Мудань, растерянная и разрываемая внутренними противоречиями, сжимала угол платья и упрямо сидела в комнате у Хэ Чжичжуна и госпожи Цэнь, отказываясь уйти. Хэ Чжичжун, сидя в стороне с чашкой чая и просматривая счета, с улыбкой наблюдал за мучениями дочери, явно наслаждаясь ситуацией.
Госпожа Цэнь, не выдержав, наконец сказала:
— В нынешних обстоятельствах, пожалуй, тебе лучше сопровождать её самому.

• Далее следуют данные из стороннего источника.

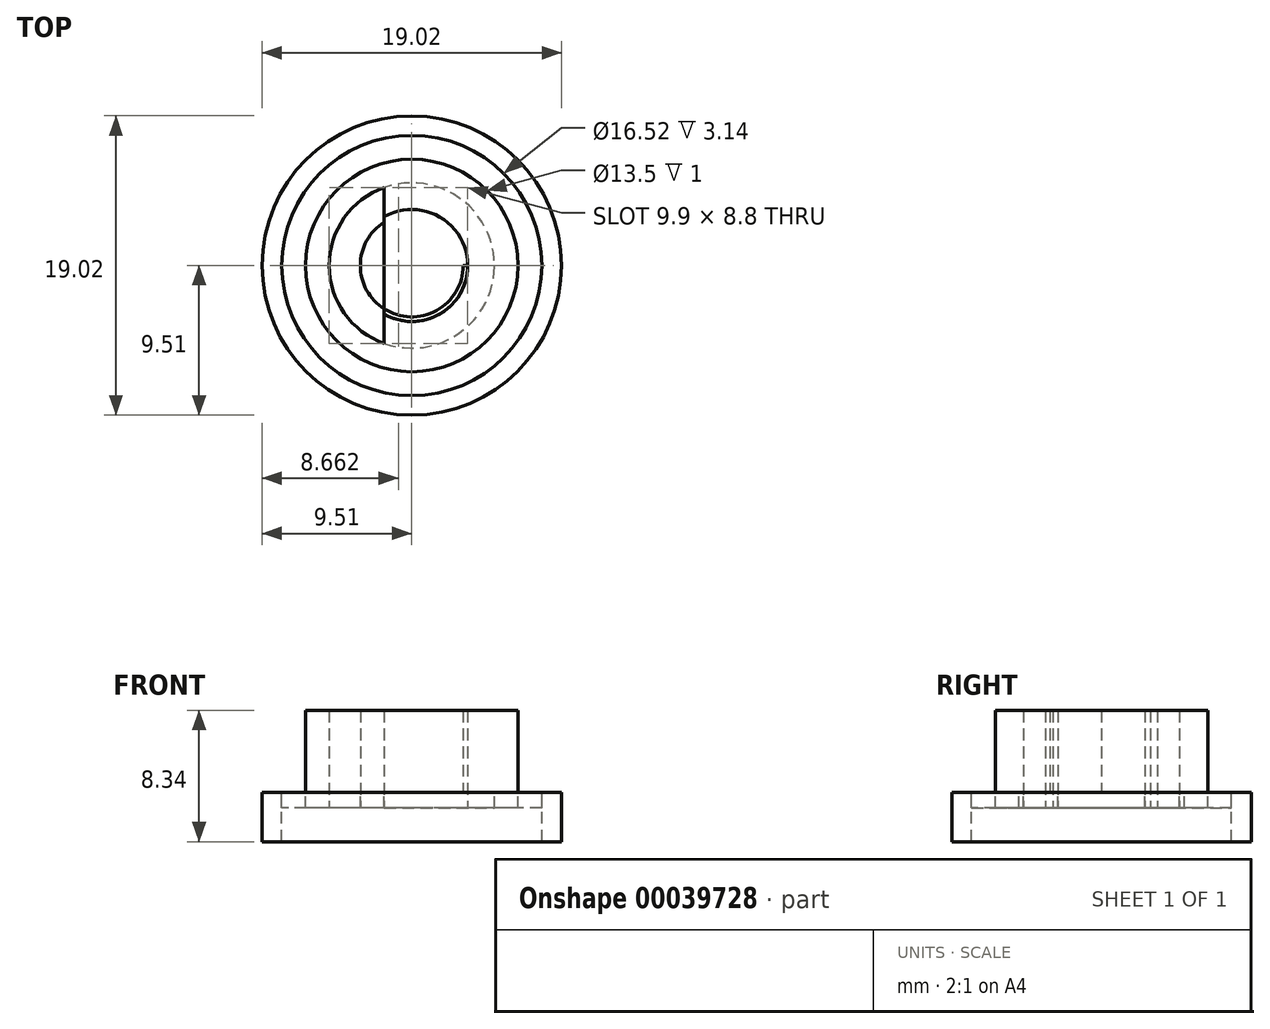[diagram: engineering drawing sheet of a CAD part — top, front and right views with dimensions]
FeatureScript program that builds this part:
annotation { "Feature Type Name" : "Feature", "Feature Type Description" : "" }
export const myFeature = defineFeature(function(context is Context, id is Id, definition is map)
    precondition{}
    {
        {
            var Q0;
            Q0=qCreatedBy(makeId("Top.planeOp"),FACE);
            var sketch = newSketch(context, id + "F0", { "sketchPlane" : qUnion([Q0])});
            skCircle(sketch, "E0", {"center": v(0, 0) * mm, "radius": 3.56 * mm});
            skCircle(sketch, "E1", {"center": v(0, 0) * mm, "radius": 5.25 * mm});
            skCircle(sketch, "E2", {"center": v(0, 0) * mm, "radius": 6.75 * mm});
            skLineSegment(sketch, "E3", {"start": v(3.56, 0) * mm, "end": v(-3.56, 0) * mm, "construction": true});
            skLineSegment(sketch, "E4", {"start": v(3.56, 0) * mm, "end": v(-1.74, 0) * mm});
            skLineSegment(sketch, "E5", {"start": v(-1.74, 4.95) * mm, "end": v(-1.74, -4.95) * mm});
            skCircle(sketch, "E6", {"center": v(0, 0) * mm, "radius": 8.26 * mm});
            skCircle(sketch, "E7", {"center": v(0, 0) * mm, "radius": 9.5 * mm});
            skCircle(sketch, "E8", {"center": v(0, 0) * mm, "radius": 2.48 * mm});
            skCircle(sketch, "E9", {"center": v(0, 0) * mm, "radius": 3.27 * mm});
            skSolve(sketch);
        }
        {
            var Q0;
            {var subQ1=sQuery(id+"F0.wireOp",EDGE,"E0");var subQ6=makeQuery(id+"F0.imprint","INTERSECT",VERTEX,{"derivedFrom":[subQ1,sQuery(id+"F0.wireOp",EDGE,"E4")]});Q0=makeQuery(id+"F0.imprint","IMPRINT",FACE,{"disambiguationData":[TD([[makeQuery(id+"F0.imprint","IMPRINT",EDGE,{"disambiguationData":[TD([[subQ6,-1.0]])],"derivedFrom":subQ1}),-1.0]])]});}
            extrude(context, id + "F1", {"entities" : qUnion([Q0]), "depth" : 3 * mm, "hasSecondDirection" : true, "secondDirectionOppositeDirection" : true, "secondDirectionDepth" : 1 * mm});
        }
        {
            var Q0;
            Q0=makeQuery(id+"F0.imprint","IMPRINT",FACE,{"disambiguationData":[TD([[makeQuery(id+"F0.imprint","IMPRINT",EDGE,{"derivedFrom":sQuery(id+"F0.wireOp",EDGE,"E2")}),1.0]])]});
            var Q1;
            {var subQ0=sQuery(id+"F0.wireOp",EDGE,"E5");var subQ1=sQuery(id+"F0.wireOp",EDGE,"E0");var subQ2=makeQuery(id+"F0.imprint","INTERSECT",VERTEX,{"disambiguationData":[OD(0.0)],"derivedFrom":[subQ1,subQ0]});Q1=makeQuery(id+"F0.imprint","IMPRINT",FACE,{"disambiguationData":[TD([[makeQuery(id+"F0.imprint","IMPRINT",EDGE,{"disambiguationData":[TD([[subQ2,-1.0]])],"derivedFrom":subQ1}),-1.0]])]});}
            extrude(context, id + "F2", {"entities" : qUnion([Q0, Q1]), "operationType" : NewBodyOperationType.ADD, "depth" : 5.2 * mm, "hasSecondDirection" : true, "secondDirectionOppositeDirection" : true, "secondDirectionDepth" : 1 * mm});
        }
        {
            var Q0;
            Q0=makeQuery(id+"F0.imprint","IMPRINT",FACE,{"disambiguationData":[TD([[makeQuery(id+"F0.imprint","IMPRINT",EDGE,{"derivedFrom":sQuery(id+"F0.wireOp",EDGE,"E2")}),-1.0]])]});
            var Q1;
            {var subQ1=sQuery(id+"F0.wireOp",EDGE,"E5");var subQ3=sQuery(id+"F0.wireOp",EDGE,"E4");var subQ5=makeQuery(id+"F0.imprint","INTERSECT",VERTEX,{"derivedFrom":[subQ3,subQ1]});Q1=makeQuery(id+"F0.imprint","IMPRINT",FACE,{"disambiguationData":[TD([[makeQuery(id+"F0.imprint","IMPRINT",EDGE,{"disambiguationData":[TD([[subQ5,1.0]])],"derivedFrom":subQ3}),-1.0]])]});}
            var Q2;
            {var subQ3=sQuery(id+"F0.wireOp",EDGE,"E0");var subQ5=sQuery(id+"F0.wireOp",EDGE,"E4");var subQ7=makeQuery(id+"F0.imprint","INTERSECT",VERTEX,{"derivedFrom":[subQ3,subQ5]});Q2=makeQuery(id+"F0.imprint","IMPRINT",FACE,{"disambiguationData":[TD([[makeQuery(id+"F0.imprint","IMPRINT",EDGE,{"disambiguationData":[TD([[subQ7,-1.0]])],"derivedFrom":subQ3}),1.0]])]});}
            var Q3;
            {var subQ1=sQuery(id+"F0.wireOp",EDGE,"E5");var subQ3=sQuery(id+"F0.wireOp",EDGE,"E4");var subQ5=makeQuery(id+"F0.imprint","INTERSECT",VERTEX,{"derivedFrom":[subQ3,subQ1]});Q3=makeQuery(id+"F0.imprint","IMPRINT",FACE,{"disambiguationData":[TD([[makeQuery(id+"F0.imprint","IMPRINT",EDGE,{"disambiguationData":[TD([[subQ5,1.0]])],"derivedFrom":subQ3}),1.0]])]});}
            var Q4;
            {var subQ0=sQuery(id+"F0.wireOp",EDGE,"E9");var subQ3=sQuery(id+"F0.wireOp",EDGE,"E4");var subQ4=makeQuery(id+"F0.imprint","INTERSECT",VERTEX,{"derivedFrom":[subQ3,subQ0]});Q4=makeQuery(id+"F0.imprint","IMPRINT",FACE,{"disambiguationData":[TD([[makeQuery(id+"F0.imprint","IMPRINT",EDGE,{"disambiguationData":[TD([[subQ4,-1.0]])],"derivedFrom":subQ3}),1.0]])]});}
            var Q5;
            {var subQ1=sQuery(id+"F0.wireOp",EDGE,"E5");var subQ4=makeQuery(id+"F0.imprint","INTERSECT",VERTEX,{"derivedFrom":[sQuery(id+"F0.wireOp",EDGE,"E4"),subQ1]});Q5=makeQuery(id+"F0.imprint","IMPRINT",FACE,{"disambiguationData":[TD([[makeQuery(id+"F0.imprint","IMPRINT",EDGE,{"disambiguationData":[TD([[subQ4,1.0]])],"derivedFrom":subQ1}),-1.0]])]});}
            var Q6;
            {var subQ0=sQuery(id+"F0.wireOp",EDGE,"E9");var subQ1=sQuery(id+"F0.wireOp",EDGE,"E5");var subQ3=makeQuery(id+"F0.imprint","INTERSECT",VERTEX,{"disambiguationData":[OD(0.0)],"derivedFrom":[subQ1,subQ0]});Q6=makeQuery(id+"F0.imprint","IMPRINT",FACE,{"disambiguationData":[TD([[makeQuery(id+"F0.imprint","IMPRINT",EDGE,{"disambiguationData":[TD([[subQ3,-1.0]])],"derivedFrom":subQ1}),-1.0]])]});}
            var Q7;
            {var subQ3=sQuery(id+"F0.wireOp",EDGE,"E4");var subQ5=sQuery(id+"F0.wireOp",EDGE,"E0");var subQ7=makeQuery(id+"F0.imprint","INTERSECT",VERTEX,{"derivedFrom":[subQ5,subQ3]});Q7=makeQuery(id+"F0.imprint","IMPRINT",FACE,{"disambiguationData":[TD([[makeQuery(id+"F0.imprint","IMPRINT",EDGE,{"disambiguationData":[TD([[subQ7,1.0]])],"derivedFrom":subQ5}),1.0]])]});}
            var Q8;
            {var subQ3=sQuery(id+"F0.wireOp",EDGE,"E9");var subQ5=sQuery(id+"F0.wireOp",EDGE,"E4");var subQ6=makeQuery(id+"F0.imprint","INTERSECT",VERTEX,{"derivedFrom":[subQ5,subQ3]});Q8=makeQuery(id+"F0.imprint","IMPRINT",FACE,{"disambiguationData":[TD([[makeQuery(id+"F0.imprint","IMPRINT",EDGE,{"disambiguationData":[TD([[subQ6,-1.0]])],"derivedFrom":subQ5}),-1.0]])]});}
            var Q9;
            {var subQ0=sQuery(id+"F0.wireOp",EDGE,"E5");var subQ1=sQuery(id+"F0.wireOp",EDGE,"E0");var subQ2=makeQuery(id+"F0.imprint","INTERSECT",VERTEX,{"disambiguationData":[OD(0.0)],"derivedFrom":[subQ1,subQ0]});Q9=makeQuery(id+"F0.imprint","IMPRINT",FACE,{"disambiguationData":[TD([[makeQuery(id+"F0.imprint","IMPRINT",EDGE,{"disambiguationData":[TD([[subQ2,-1.0]])],"derivedFrom":subQ1}),-1.0]])]});}
            var Q10;
            {var subQ0=sQuery(id+"F0.wireOp",EDGE,"E5");var subQ3=sQuery(id+"F0.wireOp",EDGE,"E0");var subQ6=makeQuery(id+"F0.imprint","INTERSECT",VERTEX,{"disambiguationData":[OD(0.0)],"derivedFrom":[subQ3,subQ0]});Q10=makeQuery(id+"F0.imprint","IMPRINT",FACE,{"disambiguationData":[TD([[makeQuery(id+"F0.imprint","IMPRINT",EDGE,{"disambiguationData":[TD([[subQ6,-1.0]])],"derivedFrom":subQ3}),1.0]])]});}
            extrude(context, id + "F3", {"entities" : qUnion([Q0, Q1, Q2, Q3, Q4, Q5, Q6, Q7, Q8, Q9, Q10]), "oppositeDirection" : true, "depth" : 1 * mm});
        }
        {
            var Q0;
            Q0=makeQuery(id+"F0.imprint","IMPRINT",FACE,{"disambiguationData":[TD([[makeQuery(id+"F0.imprint","IMPRINT",EDGE,{"derivedFrom":sQuery(id+"F0.wireOp",EDGE,"E6")}),-1.0]])]});
            extrude(context, id + "F4", {"entities" : qUnion([Q0]), "oppositeDirection" : true, "depth" : 3.14 * mm});
        }
        {
            var Q0;
            {var subQ0=sQuery(id+"F0.wireOp",EDGE,"E5");var subQ3=sQuery(id+"F0.wireOp",EDGE,"E0");var subQ6=makeQuery(id+"F0.imprint","INTERSECT",VERTEX,{"disambiguationData":[OD(0.0)],"derivedFrom":[subQ3,subQ0]});Q0=makeQuery(id+"F0.imprint","IMPRINT",FACE,{"disambiguationData":[TD([[makeQuery(id+"F0.imprint","IMPRINT",EDGE,{"disambiguationData":[TD([[subQ6,-1.0]])],"derivedFrom":subQ3}),1.0]])]});}
            extrude(context, id + "F5", {"entities" : qUnion([Q0]), "depth" : 5.2 * mm});
        }
        {
            var Q0;
            {var subQ0=sQuery(id+"F0.wireOp",EDGE,"E9");var subQ1=sQuery(id+"F0.wireOp",EDGE,"E5");var subQ3=makeQuery(id+"F0.imprint","INTERSECT",VERTEX,{"disambiguationData":[OD(0.0)],"derivedFrom":[subQ1,subQ0]});Q0=makeQuery(id+"F0.imprint","IMPRINT",FACE,{"disambiguationData":[TD([[makeQuery(id+"F0.imprint","IMPRINT",EDGE,{"disambiguationData":[TD([[subQ3,-1.0]])],"derivedFrom":subQ1}),-1.0]])]});}
            var Q1;
            {var subQ1=sQuery(id+"F0.wireOp",EDGE,"E5");var subQ4=makeQuery(id+"F0.imprint","INTERSECT",VERTEX,{"derivedFrom":[sQuery(id+"F0.wireOp",EDGE,"E4"),subQ1]});Q1=makeQuery(id+"F0.imprint","IMPRINT",FACE,{"disambiguationData":[TD([[makeQuery(id+"F0.imprint","IMPRINT",EDGE,{"disambiguationData":[TD([[subQ4,1.0]])],"derivedFrom":subQ1}),-1.0]])]});}
            extrude(context, id + "F6", {"entities" : qUnion([Q0, Q1]), "depth" : 5.2 * mm, "hasSecondDirection" : true, "secondDirectionOppositeDirection" : true, "secondDirectionDepth" : 1 * mm});
        }
    });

Хэ Чжичжун наконец обратил взгляд на Мудань и с лёгкой усмешкой сказал:
— Вот ещё, только что говорила, что пойдёшь, не щадя себя, просить помощи у других, а как до дела дошло — сразу же отступать стала. Неужели родственники дороже чужих? Считаешь, что с родными сложнее договориться, чем с посторонними? И если действительно возникло недопонимание — что с того? Ты же стоишь на своём, почему бояться? Сейчас у тебя есть мы — опора и поддержка. А если бы не было — всё равно пришлось бы собраться с духом и сделать этот шаг. Когда человека загоняют в угол, он понимает, что честь и лицо — не так важны, как жизнь и выживание. Конечно, есть пределы — честь терять нельзя.
В душе он ещё хотел добавить: если люди предвзяты, а ты стараешься их избегать, это лишь укрепляет их предубеждения. Если бы он был на твоём месте — обязательно показал бы свою лучшую сторону. Но увидев, в каком положении находится Мудань, понял — быстро изменить мнение о ней вряд ли удастся. Поэтому молчал.
Услышав намёк на поддержку, Мудань тут же ласково прижалась к отцу и, улыбаясь, обняла его за руку:
— Папочка, мой добрый папочка, ведь всё сложно с самого начала. Вот ты хоть раз со мной пойдёшь, а в следующий — я сама справлюсь. Да я с дядей почти не знакома, и, если он вдруг начнёт показывать недовольство, я, как девушка, не стану спорить и стесняться.
Хэ Чжичжун, глядя на дочь с нежностью, с лёгким уколом по носу сказал:
— Ах ты моя, конечно, я с тобой пойду в этот раз. Но дальше тебе придётся уже самой.
Во владениях вана Нина, когда наконец завершились все приготовления для сопровождения её высочества в загробный мир, и всё необходимое было собрано и улажено, Ли Юань — человек, который в последние дни не знал покоя и буквально ходил без передышки — наконец обрёл редкую возможность сделать глоток воздуха. Долгое время он не позволял себе ни минуты отдыха, не мог прилечь, и поэтому ноги его невыносимо болели — словно пронизывали огнём и холодом одновременно. Стоять было невозможно, шагать — мучительно, и даже самые простые движения приносили острую боль. На губах, из-за внутреннего жара и усталости, распух болезненный волдырь, который лопнул, оставив кровавые трещины. Его облик говорил о глубочайшем изнеможении: усталый, измождённый, почти потерявший силы.